EXPERIMENTE: Reescreva como uma lista JSON de strings, uma para cada linha e sem as linhas em branco, o trecho do material que começa na linha que contém "manner of fat, of ox, or of sheep, or of" e termina depois da linha que contém "The prohibition against eating certain", incluindo as duas.

DADOS DO EXERCÍCIO:

▬▬▬▬▬▬▬▬▬▬

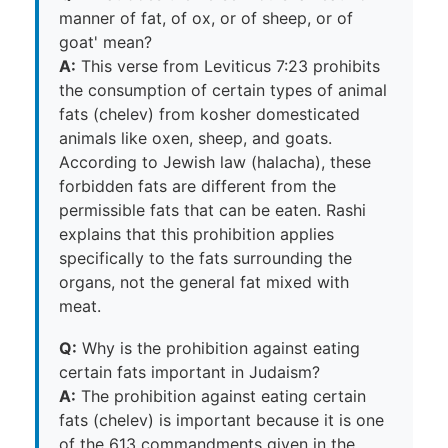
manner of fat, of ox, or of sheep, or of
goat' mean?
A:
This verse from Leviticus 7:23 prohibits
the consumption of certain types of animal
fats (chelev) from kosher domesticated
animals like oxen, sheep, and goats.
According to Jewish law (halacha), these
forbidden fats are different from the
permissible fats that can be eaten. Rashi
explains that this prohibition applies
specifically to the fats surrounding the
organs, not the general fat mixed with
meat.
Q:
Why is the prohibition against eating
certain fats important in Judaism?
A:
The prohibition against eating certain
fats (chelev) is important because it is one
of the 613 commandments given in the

▬▬▬▬▬▬▬▬▬▬

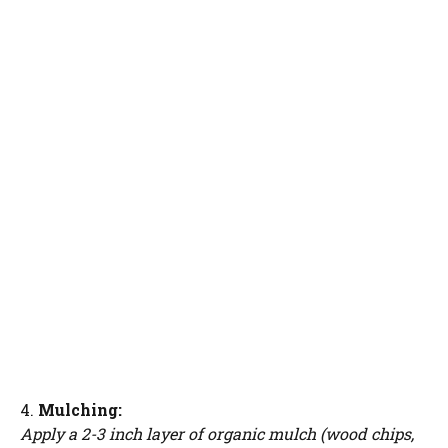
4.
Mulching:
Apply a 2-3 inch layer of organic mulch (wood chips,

▬▬▬▬▬▬▬▬▬▬

RESPOSTA DA TAREFA:
[
  "manner of fat, of ox, or of sheep, or of",
  "goat' mean?",
  "A:",
  "This verse from Leviticus 7:23 prohibits",
  "the consumption of certain types of animal",
  "fats (chelev) from kosher domesticated",
  "animals like oxen, sheep, and goats.",
  "According to Jewish law (halacha), these",
  "forbidden fats are different from the",
  "permissible fats that can be eaten. Rashi",
  "explains that this prohibition applies",
  "specifically to the fats surrounding the",
  "organs, not the general fat mixed with",
  "meat.",
  "Q:",
  "Why is the prohibition against eating",
  "certain fats important in Judaism?",
  "A:",
  "The prohibition against eating certain"
]